What Is a Type System? Rules That Govern Values
A type system is the set of rules a language uses to classify values into types and to check that the operations you apply to them are valid.
Every language has some notion of types, integers, strings, lists, custom objects, and a type system is the body of rules governing them. It defines what types exist, how they combine, and which operations are allowed on which types. A good type system rules out meaningless operations (adding a number to a function) and, in stronger forms, prevents whole categories of bugs.
What a type system does
A type system assigns a type to every value and expression, then enforces rules about how they can be used.

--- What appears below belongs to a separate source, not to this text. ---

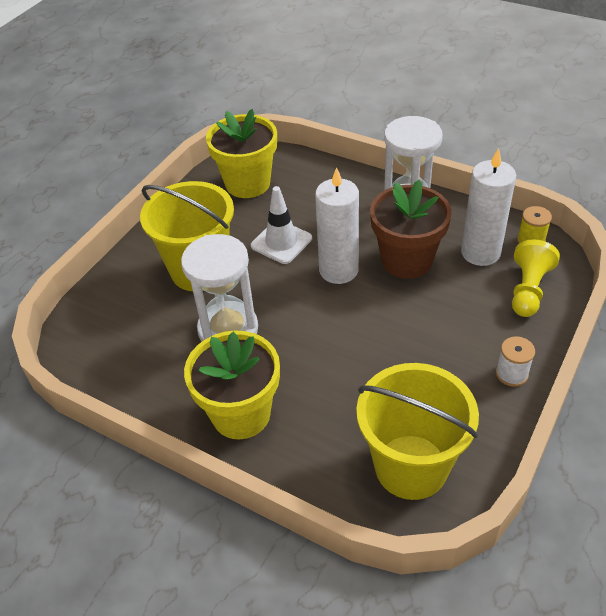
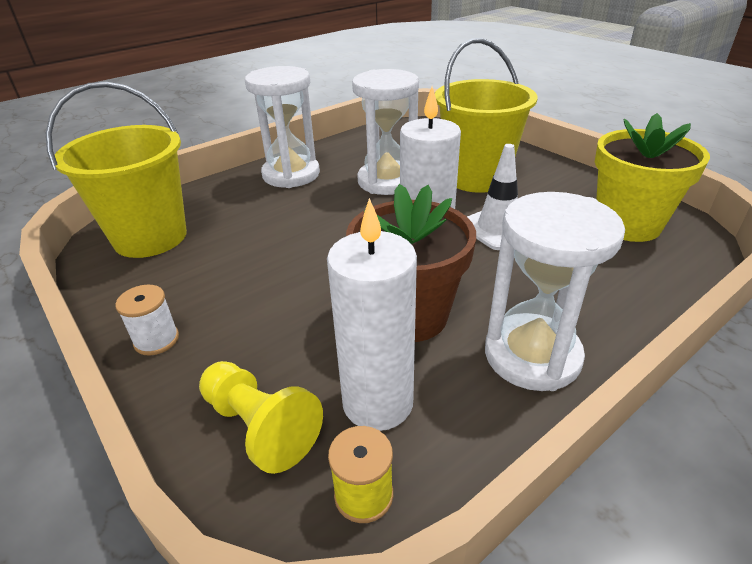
camera: 110 degrees right, 10 degrees down
(241, 414) = (291, 174): yellow flower pot -> white hourglass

It rejects operations that do not make sense for the types involved, turning certain bugs into errors before they can cause harm.
Dimensions of type systems
- Static vs dynamic: types checked at compile time or runtime.

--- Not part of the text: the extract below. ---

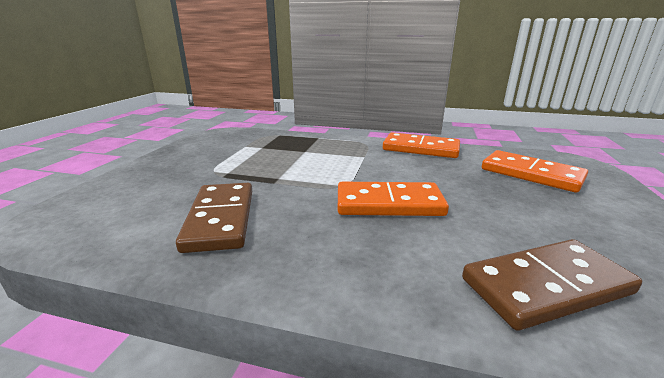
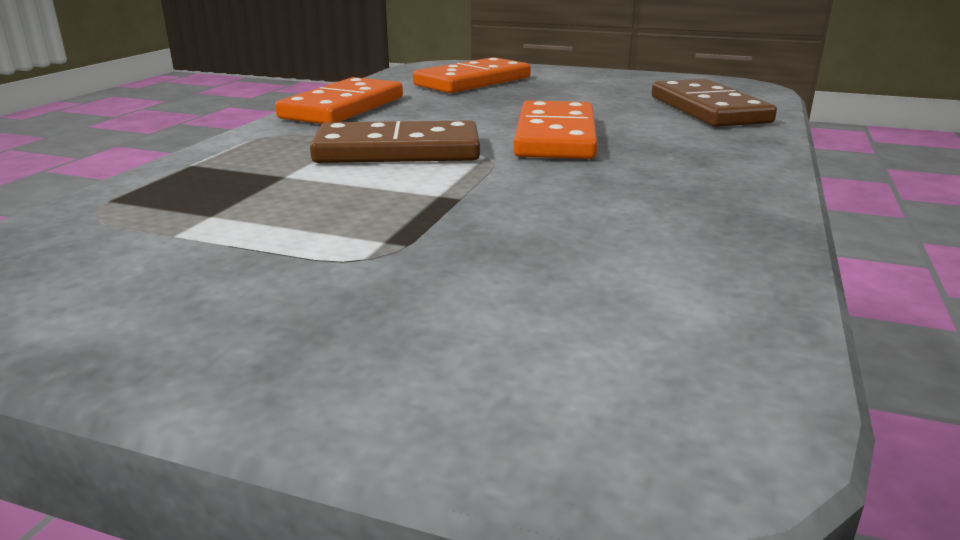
camera: 85 degrees left, 0 degrees up
(221, 219) = (620, 228): brown domino -> brown domino (398, 151)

- Strong vs weak: how strictly the rules are enforced.
- Nominal vs structural: identity by name or by shape.
- Inferred vs explicit: how much you must annotate.
Strong vs weak typing
A strong type system resists implicit conversions, you cannot silently add a number to a string. A weak one performs surprising coercions. Strength is about how forgiving (or not) the rules are, and is separate from static versus dynamic.
Why type systems matter
A type system is a built-in, always-on form of verification. Richer systems can encode invariants (non-null, valid states only) so that, if the code compiles, certain bugs are simply impossible. That is verification you get for free on every build.
A quick example
A type system lets a signature like function greet(name: string): string guarantee callers pass a string and receive a string, rejecting any call that violates the contract.
Type systems in CI
Running the type checker in CI turns the type system into a gate every change must pass, catching mismatches before review. Type errors fail deterministically and should be fixed, not retried. Latchkey speeds heavy type-checking with larger runners and retries only transient infrastructure failures.
Key takeaways
- A type system is the rules a language uses to classify values and validate operations.
- It varies along axes like static/dynamic, strong/weak, and inferred/explicit.
- Stronger type systems act as built-in verification, ruling out classes of bugs.